## About this task
Pick out each line with the word "นอาซาฮ" from the material that follows.

## Extracted information
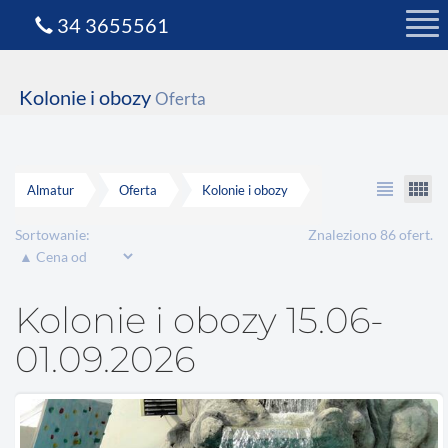
34 3655561
Kolonie i obozy
Oferta
view_headline
view_comfy
Almatur
Oferta
Kolonie i obozy
Sortowanie:
Znaleziono 86 ofert.
Kolonie i obozy 15.06-
01.09.2026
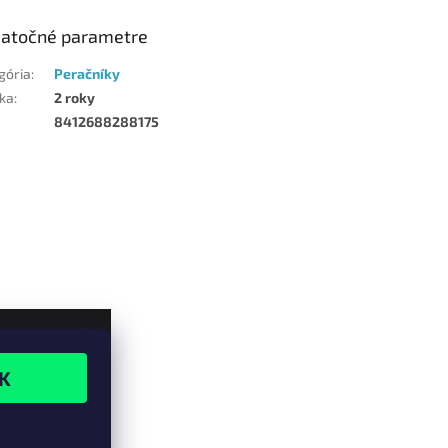
atočné parametre
gória
:
Peračníky
ka
:
2 roky
8412688288175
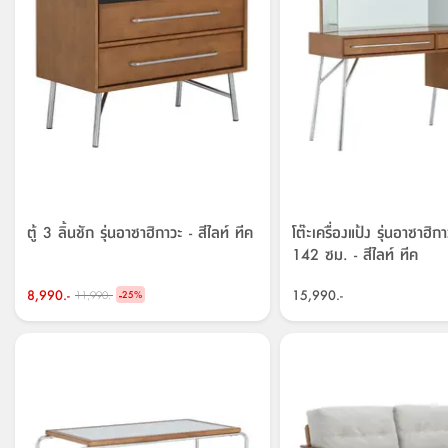
ตู้ 3 ลิ้นชัก รุ่นอาซาฮิกาวะ - สีไลท์ ทีค
โต๊ะเครื่องแป้ง รุ่นอาซาฮิ
142 ซม. - สีไลท์ ทีค
8,990.-
-
15,990.-
11,990.-
25
%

## Exercise result
ตู้ 3 ลิ้นชัก รุ่นอาซาฮิกาวะ - สีไลท์ ทีค
โต๊ะเครื่องแป้ง รุ่นอาซาฮิ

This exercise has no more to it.